((

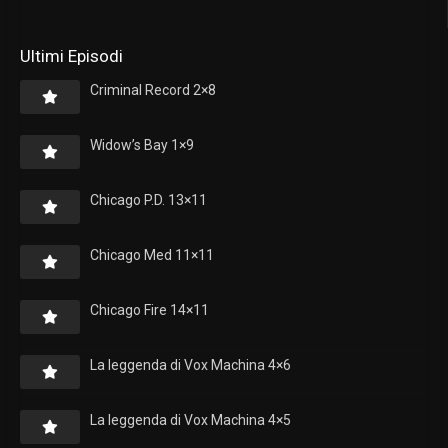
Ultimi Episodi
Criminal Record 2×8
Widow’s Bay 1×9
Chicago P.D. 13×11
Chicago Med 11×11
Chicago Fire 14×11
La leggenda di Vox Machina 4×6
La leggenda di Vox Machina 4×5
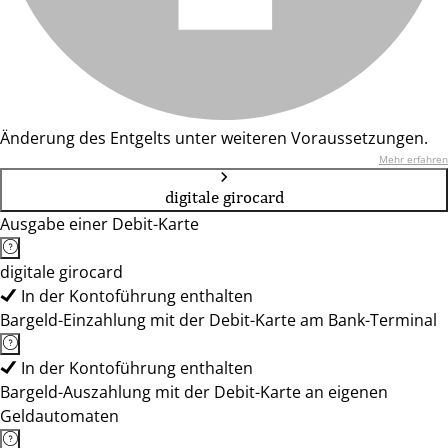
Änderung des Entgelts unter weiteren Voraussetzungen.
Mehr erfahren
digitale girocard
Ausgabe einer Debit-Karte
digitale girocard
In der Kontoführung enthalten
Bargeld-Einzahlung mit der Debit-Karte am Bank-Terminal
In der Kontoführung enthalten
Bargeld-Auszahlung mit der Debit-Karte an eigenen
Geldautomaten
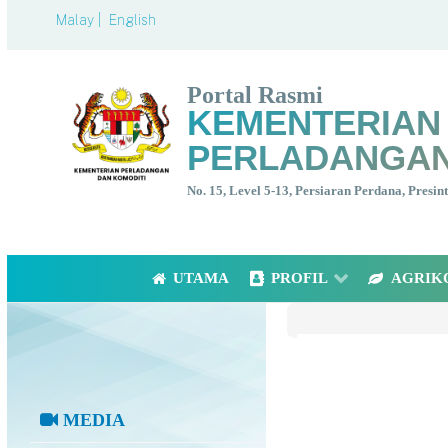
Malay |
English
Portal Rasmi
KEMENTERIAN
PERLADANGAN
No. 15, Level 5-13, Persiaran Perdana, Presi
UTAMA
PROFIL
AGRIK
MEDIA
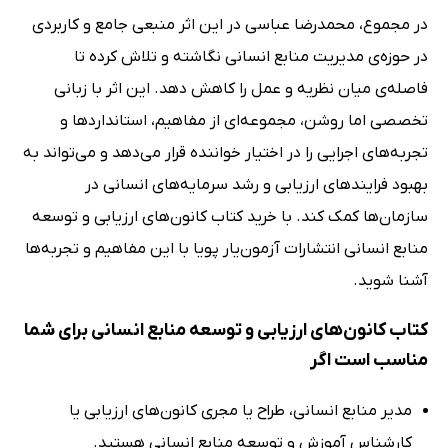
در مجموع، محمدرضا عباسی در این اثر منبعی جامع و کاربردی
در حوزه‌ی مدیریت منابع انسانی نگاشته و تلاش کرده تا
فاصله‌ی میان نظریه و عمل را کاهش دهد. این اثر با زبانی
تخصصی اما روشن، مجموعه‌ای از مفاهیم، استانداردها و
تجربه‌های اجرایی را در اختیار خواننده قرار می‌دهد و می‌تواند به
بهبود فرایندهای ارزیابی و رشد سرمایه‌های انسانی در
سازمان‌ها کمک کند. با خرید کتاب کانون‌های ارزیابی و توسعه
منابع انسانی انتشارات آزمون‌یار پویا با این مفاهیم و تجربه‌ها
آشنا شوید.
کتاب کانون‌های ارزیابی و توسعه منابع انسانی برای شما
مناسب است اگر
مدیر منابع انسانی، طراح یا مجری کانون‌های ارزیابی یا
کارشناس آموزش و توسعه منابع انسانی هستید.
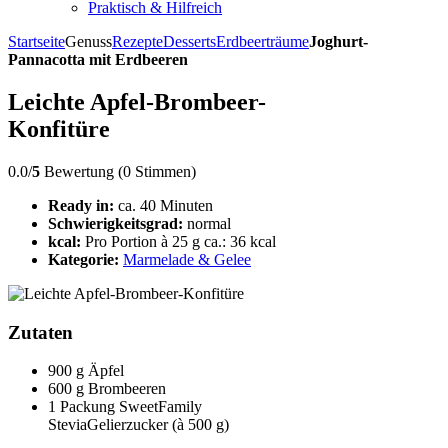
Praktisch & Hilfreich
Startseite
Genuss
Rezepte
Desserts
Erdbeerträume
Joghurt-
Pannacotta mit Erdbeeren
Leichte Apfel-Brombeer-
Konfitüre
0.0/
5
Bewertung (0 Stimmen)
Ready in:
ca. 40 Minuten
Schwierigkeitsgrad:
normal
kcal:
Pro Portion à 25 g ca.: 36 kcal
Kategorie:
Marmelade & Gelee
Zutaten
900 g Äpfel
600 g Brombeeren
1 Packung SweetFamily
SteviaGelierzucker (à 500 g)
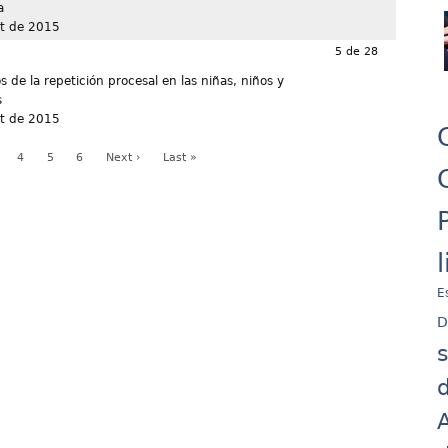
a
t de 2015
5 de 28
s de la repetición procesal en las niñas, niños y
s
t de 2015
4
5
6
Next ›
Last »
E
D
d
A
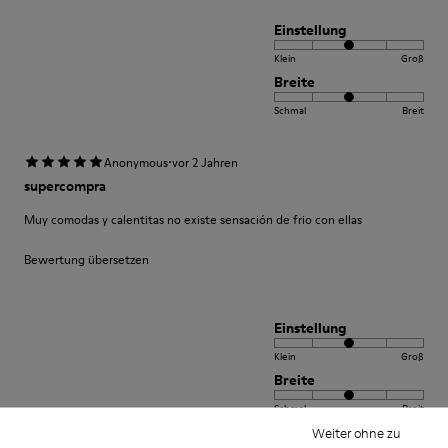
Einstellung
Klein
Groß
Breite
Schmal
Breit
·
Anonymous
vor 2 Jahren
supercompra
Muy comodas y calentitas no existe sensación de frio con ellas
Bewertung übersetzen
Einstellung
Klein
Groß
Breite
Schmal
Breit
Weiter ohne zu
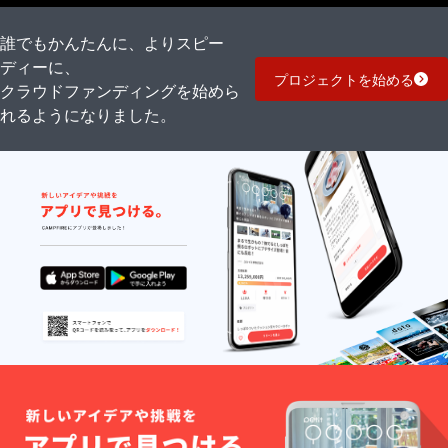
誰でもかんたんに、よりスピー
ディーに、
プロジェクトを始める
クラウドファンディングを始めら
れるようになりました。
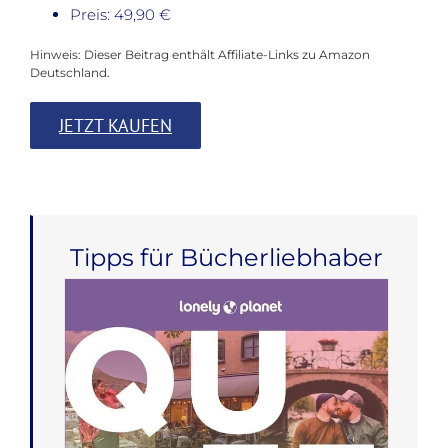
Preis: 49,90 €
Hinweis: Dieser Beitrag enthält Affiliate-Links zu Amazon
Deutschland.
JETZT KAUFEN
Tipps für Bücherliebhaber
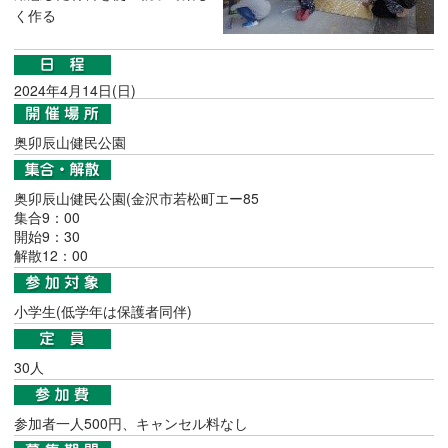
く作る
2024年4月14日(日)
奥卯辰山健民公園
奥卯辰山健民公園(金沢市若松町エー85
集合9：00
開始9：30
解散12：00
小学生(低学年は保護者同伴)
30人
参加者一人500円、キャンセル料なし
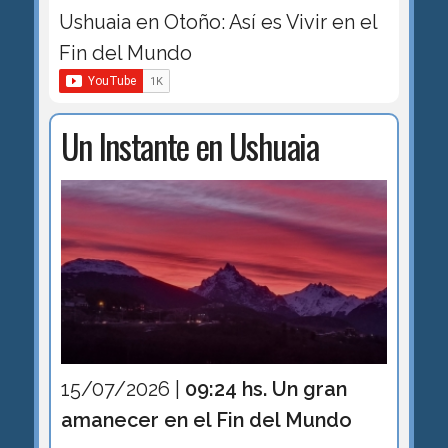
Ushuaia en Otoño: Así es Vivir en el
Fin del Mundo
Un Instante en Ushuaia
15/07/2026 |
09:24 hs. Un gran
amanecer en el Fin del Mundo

))

**YOUR ASSIGNMENT:** Report every line in the records above that contains the string "Karte", matching case exactly.

**ANSWER BELOW:**
Ausgabe einer Debit-Karte
Bargeld-Einzahlung mit der Debit-Karte am Bank-Terminal
Bargeld-Auszahlung mit der Debit-Karte an eigenen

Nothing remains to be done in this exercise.